Veneella 25/10/2019Uma fraude, de fatoDepois de ler Mentirosos é impossível não ficar seca em qualquer romance de mistério escrito por E. Lockhart e isso foi o que mais me impulsionou quando saiu Fraude Legítima pela editora Seguinte. Porém, onde o primeiro é impecável, o segundo deixou a desejar.
No livro temos Imogem Sokollof, uma órfã adotada por um casal de ricaços de Nova York, e Jules -Julietta West Williams-, uma órfã que não teve tanta sorte assim. Immie quer ser livre para ser quem ela é, sem pressão e responsabilidades, como toda boa herdeira de respeito, já Jules… não sei bem o que ela quer ainda. Ser como Immie? Ser amiga dela? Ser ela?
A narrativa é bem ao estilo viciante, maravilhoso e misterioso de Mentirosos, onde a linha de tempo retrocede aos poucos, aumentando a visão do leitor até finalmente revelar a pintura completa.
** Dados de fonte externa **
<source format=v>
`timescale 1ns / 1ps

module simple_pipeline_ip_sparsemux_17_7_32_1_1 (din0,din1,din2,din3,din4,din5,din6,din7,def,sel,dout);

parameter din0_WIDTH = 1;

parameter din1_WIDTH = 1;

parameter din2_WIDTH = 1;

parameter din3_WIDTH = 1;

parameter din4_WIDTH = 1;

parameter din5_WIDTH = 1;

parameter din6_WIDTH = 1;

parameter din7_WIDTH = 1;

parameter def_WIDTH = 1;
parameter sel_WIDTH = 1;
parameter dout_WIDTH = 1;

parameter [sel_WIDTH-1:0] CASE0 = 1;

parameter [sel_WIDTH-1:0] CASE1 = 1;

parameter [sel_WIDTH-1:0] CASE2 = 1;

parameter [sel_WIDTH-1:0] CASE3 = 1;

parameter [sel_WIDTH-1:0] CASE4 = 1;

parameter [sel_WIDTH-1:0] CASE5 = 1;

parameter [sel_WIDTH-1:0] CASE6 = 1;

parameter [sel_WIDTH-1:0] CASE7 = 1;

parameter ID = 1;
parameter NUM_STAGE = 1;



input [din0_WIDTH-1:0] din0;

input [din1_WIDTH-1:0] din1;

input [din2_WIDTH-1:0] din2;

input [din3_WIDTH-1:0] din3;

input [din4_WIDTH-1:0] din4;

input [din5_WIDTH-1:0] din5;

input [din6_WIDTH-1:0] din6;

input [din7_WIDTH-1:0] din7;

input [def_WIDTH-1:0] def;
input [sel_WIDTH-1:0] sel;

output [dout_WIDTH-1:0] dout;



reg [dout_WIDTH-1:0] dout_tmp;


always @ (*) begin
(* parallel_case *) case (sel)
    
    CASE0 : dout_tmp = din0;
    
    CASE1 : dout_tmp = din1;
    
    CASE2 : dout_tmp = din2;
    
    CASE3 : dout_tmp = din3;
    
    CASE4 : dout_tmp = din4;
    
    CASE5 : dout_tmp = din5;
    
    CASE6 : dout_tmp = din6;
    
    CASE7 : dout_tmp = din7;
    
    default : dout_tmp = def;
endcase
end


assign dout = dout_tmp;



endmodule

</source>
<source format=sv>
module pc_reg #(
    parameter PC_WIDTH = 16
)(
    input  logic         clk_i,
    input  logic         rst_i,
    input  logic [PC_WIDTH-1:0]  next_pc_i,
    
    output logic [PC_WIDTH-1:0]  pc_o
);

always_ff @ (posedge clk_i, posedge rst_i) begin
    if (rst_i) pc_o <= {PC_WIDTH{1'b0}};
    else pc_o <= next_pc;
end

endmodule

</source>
É um pouco confuso, mas me fisgou em ambas as leituras. Até aqui o livro estava funcionando pra mim, a narrativa de Lockhart é o que mais adoro no estilo da autora, porém seus personagens se perderam nessa linha confusa de acontecimentos.
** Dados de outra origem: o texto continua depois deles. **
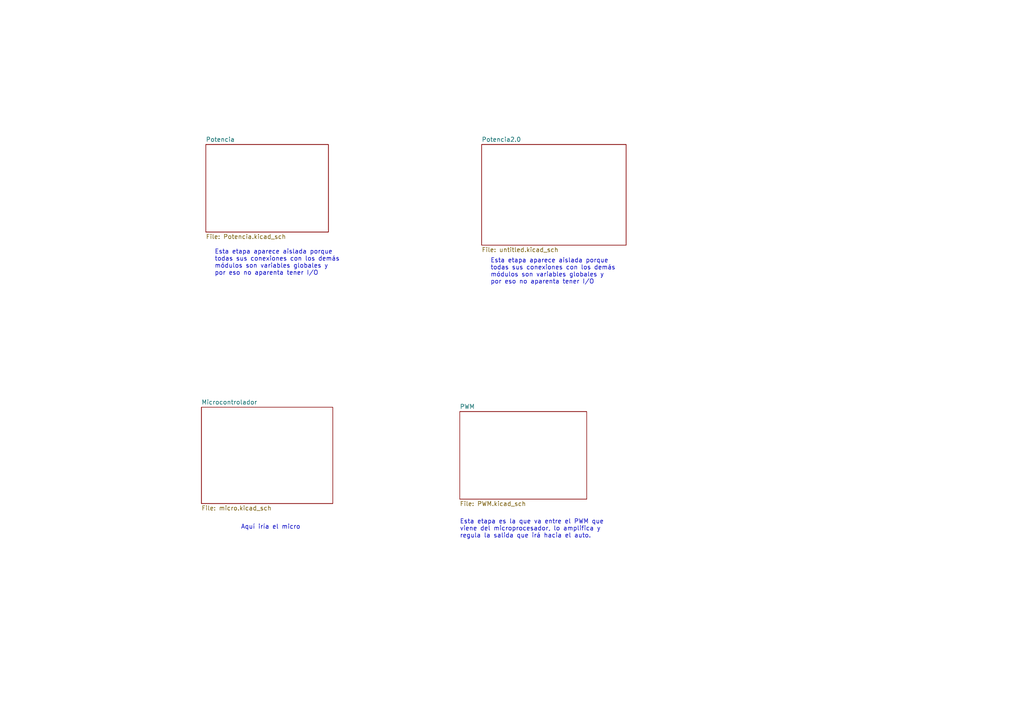
<source format=kicad_sch>
(kicad_sch (version 20230121) (generator eeschema)

  (uuid f64e4c48-29c2-4644-b6e3-d55b9152fc29)

  (paper "A4")

  


  (text "Aquí iría el micro\n" (at 69.85 153.67 0)
    (effects (font (size 1.27 1.27)) (justify left bottom))
    (uuid 23eb7a0f-e010-4f71-b8cd-0feeb90f483d)
  )
  (text "Esta etapa es la que va entre el PWM que \nviene del microprocesador, lo amplifica y \nregula la salida que irá hacia el auto."
    (at 133.35 156.21 0)
    (effects (font (size 1.27 1.27)) (justify left bottom))
    (uuid 266c8b69-c9c7-42ff-b88f-df2feea24ff8)
  )
  (text "Esta etapa aparece aislada porque\ntodas sus conexiones con los demás\nmódulos son variables globales y\npor eso no aparenta tener I/O"
    (at 142.24 82.55 0)
    (effects (font (size 1.27 1.27)) (justify left bottom))
    (uuid 3443ae12-340b-4412-ba0b-9e77fb8a46c2)
  )
  (text "Esta etapa aparece aislada porque\ntodas sus conexiones con los demás\nmódulos son variables globales y\npor eso no aparenta tener I/O"
    (at 62.23 80.01 0)
    (effects (font (size 1.27 1.27)) (justify left bottom))
    (uuid 469f2bc8-4ba5-4376-bcc9-d5ea21702eb8)
  )

  (sheet (at 58.42 118.11) (size 38.1 27.94) (fields_autoplaced)
    (stroke (width 0.1524) (type solid))
    (fill (color 0 0 0 0.0000))
    (uuid 27c27843-11c4-470f-a3f9-e81d775d20fc)
    (property "Sheetname" "Microcontrolador" (at 58.42 117.3984 0)
      (effects (font (size 1.27 1.27)) (justify left bottom))
    )
    (property "Sheetfile" "micro.kicad_sch" (at 58.42 146.6346 0)
      (effects (font (size 1.27 1.27)) (justify left top))
    )
    (instances
      (project "CircuitoPotencia"
        (path "/f64e4c48-29c2-4644-b6e3-d55b9152fc29" (page "4"))
      )
    )
  )

  (sheet (at 133.35 119.38) (size 36.83 25.4) (fields_autoplaced)
    (stroke (width 0.1524) (type solid))
    (fill (color 0 0 0 0.0000))
    (uuid 758fec3f-d66e-4356-8861-1c58650d5bb5)
    (property "Sheetname" "PWM" (at 133.35 118.6684 0)
      (effects (font (size 1.27 1.27)) (justify left bottom))
    )
    (property "Sheetfile" "PWM.kicad_sch" (at 133.35 145.3646 0)
      (effects (font (size 1.27 1.27)) (justify left top))
    )
    (instances
      (project "CircuitoPotencia"
        (path "/f64e4c48-29c2-4644-b6e3-d55b9152fc29" (page "3"))
      )
    )
  )

  (sheet (at 139.7 41.91) (size 41.91 29.21) (fields_autoplaced)
    (stroke (width 0.1524) (type solid))
    (fill (color 0 0 0 0.0000))
    (uuid c38372d7-094a-4ec0-82ac-c3a161d378bf)
    (property "Sheetname" "Potencia2.0" (at 139.7 41.1984 0)
      (effects (font (size 1.27 1.27)) (justify left bottom))
    )
    (property "Sheetfile" "untitled.kicad_sch" (at 139.7 71.7046 0)
      (effects (font (size 1.27 1.27)) (justify left top))
    )
    (instances
      (project "CircuitoPotencia"
        (path "/f64e4c48-29c2-4644-b6e3-d55b9152fc29" (page "5"))
      )
    )
  )

  (sheet (at 59.69 41.91) (size 35.56 25.4) (fields_autoplaced)
    (stroke (width 0.1524) (type solid))
    (fill (color 0 0 0 0.0000))
    (uuid feb4c0c5-ce4e-425e-8293-1d19ea066533)
    (property "Sheetname" "Potencia" (at 59.69 41.1984 0)
      (effects (font (size 1.27 1.27)) (justify left bottom))
    )
    (property "Sheetfile" "Potencia.kicad_sch" (at 59.69 67.8946 0)
      (effects (font (size 1.27 1.27)) (justify left top))
    )
    (instances
      (project "CircuitoPotencia"
        (path "/f64e4c48-29c2-4644-b6e3-d55b9152fc29" (page "2"))
      )
    )
  )

  (sheet_instances
    (path "/" (page "1"))
  )
)

</source>
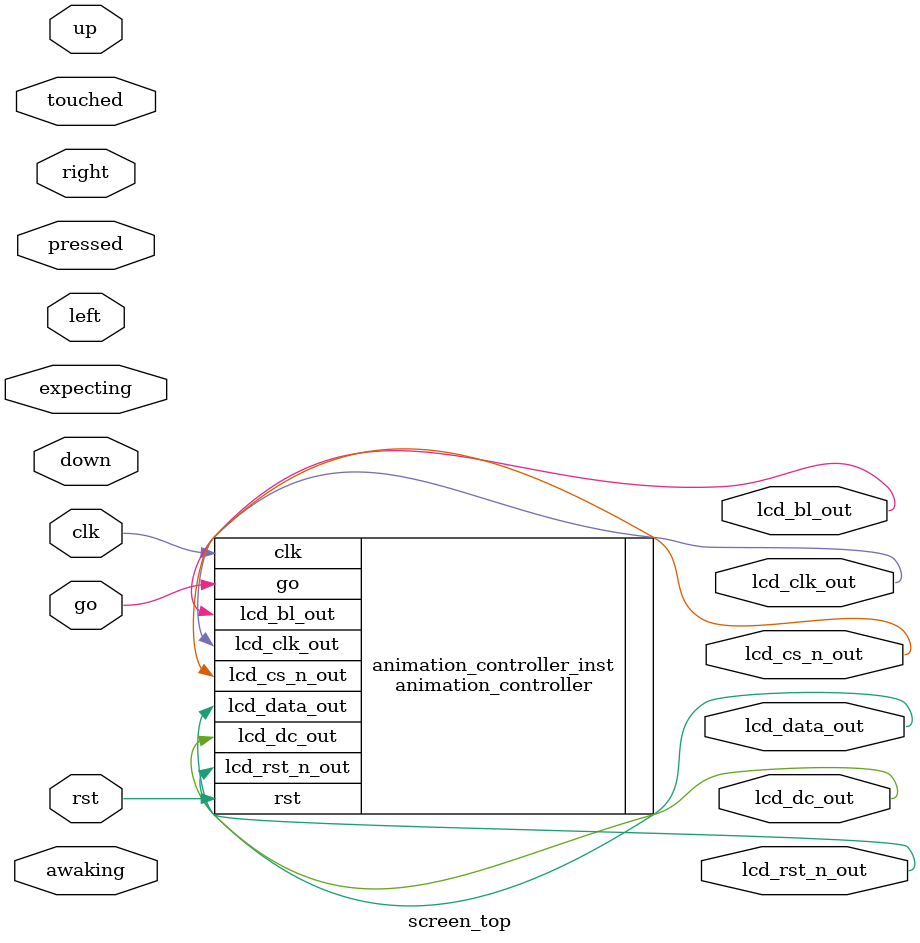
<source format=v>
module screen_top (
    input wire clk,
    input wire rst,
    input wire go,
    input wire awaking,
    input wire touched,
    input wire expecting,
    input wire pressed,
    input wire up,
    input wire down,
    input wire left,
    input wire right,

    // for lcd screen
    output wire lcd_rst_n_out,
    output wire lcd_bl_out,
    output wire lcd_dc_out,
    output wire lcd_clk_out,
    output wire lcd_data_out,
    output wire lcd_cs_n_out
);

    animation_controller animation_controller_inst (
        .clk(clk),
        .rst(rst),
        .go(go),
        .lcd_rst_n_out(lcd_rst_n_out),
        .lcd_bl_out(lcd_bl_out),
        .lcd_dc_out(lcd_dc_out),
        .lcd_clk_out(lcd_clk_out),
        .lcd_data_out(lcd_data_out),
        .lcd_cs_n_out(lcd_cs_n_out)
    );

   
    
endmodule
</source>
Primeiro temos Imogem, que, convenhamos, não cede completamente ao estereótipo de riquinha mimada -embora chegue muuuito perto. Entre romances vitorianos, gentilezas, mentiras e impulsividade, não sabemos ao certo quem é a personagem, deixando uma sensação esquisita. Devíamos gostar dela? Desgostar? Seria ela um daqueles personagens vistos da ótica distorcida da protagonista e, sendo essa a única fonte a qual temos acesso, jamais saberemos a realidade? Talvez e por isso eu talvez também possa perdoá-la, mas não posso perdoar Jules.
“(…) Mas depois todos aqueles livros começaram a me dar náuseas. As heroínas estavam tão felizinhas o tempo todo. O exato paradigma da abnegação feminina. Tipo: “Estou morrendo de fome, mas aqui está, coma meu único pão!”. “Não consigo andar, estou paralisada, mas ainda enxergo o lado bom da vida, porque sou feliz!” A princesinha e Poliana estão vendendo um monte de mentiras horríveis.”
pág. 37
A protagonista desta história é, no mínimo, tão confusa quanto a narrativa, mas nem de longe tão boa. O que ela quer? O que a motiva? Quais são seus desejos, seus medos, seus sentimentos? Jules parece um robô, ela faz tudo de maneira seca, indiferente, sem propósito além da tarefa em mãos que ela simplesmente resolveu fazer, como se outra pessoa tivesse apertado um botão para tal. Ao final de tudo ainda não sei nada sobre ela, não entendi o que a levou a fazer nada no livro e não sei como ela se sentiu sobre basicamente nada do que fez.
Todos os personagens secundários, ao mesmo passo dos principais, também não fazem muito sentido. Forrest, o namorado de Imogem, talvez tenha sido o mais constante e por isso o que mais fez sentido. Ninguém é aprofundado, desvendado, desenvolvido, todos passam como figuras rasas em uma história que não tem motivação para existir.
Fraude Legítima faz jus ao título, me recuso a acreditar que seja a mesma autora de romances como Mentirosos e O Histórico Infame de Frankie Landau-Banks que escreveu algo tão raso e irrelevante.